__Text passage__:
▼
Tom: Quickly everybody… he’s coming out of the lift with Paul.
Denise: Anna quickly, get a glass of orange juice ready.
Paul: …and if we come through this door here we get to the office and… morning everyone. I’m sure we’ve all met Mr Socrates on the day of the… fire… but today everything is a bit calmer and well he’s here to say hello.
Mr S: Hi!
Denise: Biscuit Mr Socrates?
Mr S: Biscuit? You mean a goddamn cookie. Thanks.
Anna: Err, Mr Socrates, I’m Anna. Would you like some orange juice – freshly squeezed?
Mr S: You betcha as long as it’s made from Florida oranges. Hey… Anna? Ain’t you the girl who booked my hotel room?
Anna: Oh yes, sorry about the bed and…
Mr S: Hey, you got me a new room, it was great. You did a good job there. Well done.
Anna: Oh thanks.
Tom: Hello. It’s Tom. I recommended the hotel, it was a…
Paul: Tom. Everyone, shall we gather round and hear what Mr Socrates has to say? Please.
Mr S: Hey… errr, what’s your name…
Mr S: Yeah you. Don’t you think I should be sitting in the big chair?
Paul: Sorry. Yes of course. (Shuffling) There you go.
▲
Translate this sentence from the office dialogue into Spanish: "You did a good job there."

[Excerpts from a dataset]
▼
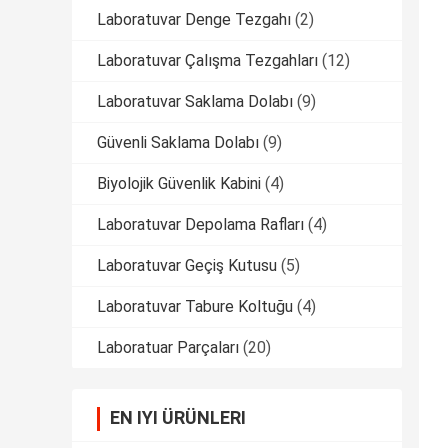
Laboratuvar Denge Tezgahı
(2)
Laboratuvar Çalışma Tezgahları
(12)
Laboratuvar Saklama Dolabı
(9)
Güvenli Saklama Dolabı
(9)
Biyolojik Güvenlik Kabini
(4)
Laboratuvar Depolama Rafları
(4)
Laboratuvar Geçiş Kutusu
(5)
Laboratuvar Tabure Koltuğu
(4)
Laboratuar Parçaları
(20)
EN IYI ÜRÜNLERI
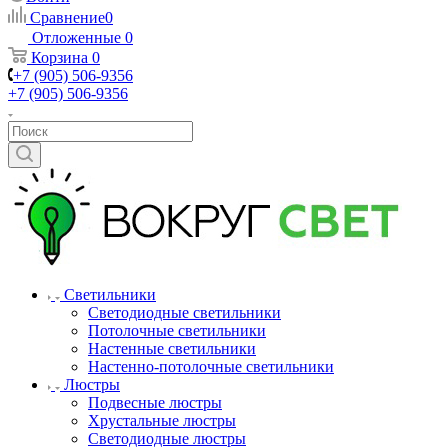
Сравнение
0
Отложенные
0
Корзина
0
+7 (905) 506-9356
+7 (905) 506-9356
Светильники
Светодиодные светильники
Потолочные светильники
Настенные светильники
Настенно-потолочные светильники
Люстры
Подвесные люстры
Хрустальные люстры
Светодиодные люстры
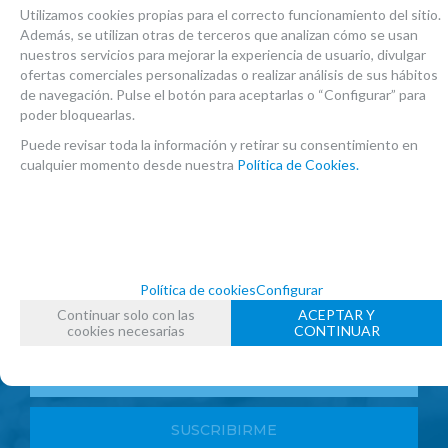
Utilizamos cookies propias para el correcto funcionamiento del sitio.
Viernes, 26 Enero 2024
Además, se utilizan otras de terceros que analizan cómo se usan
nuestros servicios para mejorar la experiencia de usuario, divulgar
ofertas comerciales personalizadas o realizar análisis de sus hábitos
de navegación. Pulse el botón para aceptarlas o “Configurar” para
poder bloquearlas.
Puede revisar toda la información y retirar su consentimiento en
cualquier momento desde nuestra
Política de Cookies.
Suscríbete y disfruta de ventajas y
exclusivas
Política de cookies
Configurar
Sé el primero en recibir las novedades y disfruta de
Continuar solo con las
ACEPTAR Y
descuentos y promociones exclusivas
cookies necesarias
CONTINUAR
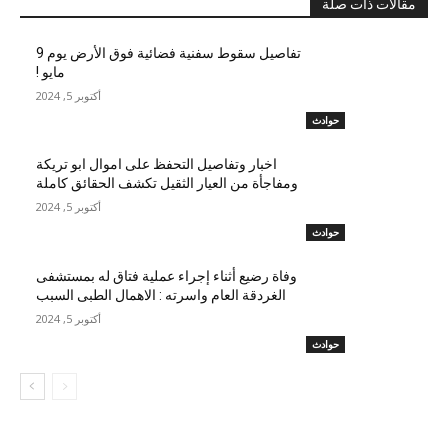
مقالات ذات صلة
تفاصيل سقوط سفنية فضائية فوق الأرض يوم 9
مايو !
أكتوبر 5, 2024
حوادث
اخبار وتفاصيل التحفظ على اموال ابو تريكة
ومفاجأة من العيار الثقيل تكشف الحقائق كاملة
أكتوبر 5, 2024
حوادث
وفاة رضيع أثناء إجراء عملية فتاق له بمستشفى
الغردقة العام واسرته : الاهمال الطبى السبب
أكتوبر 5, 2024
حوادث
▲
__Reply__: Hiciste un buen trabajo ahí.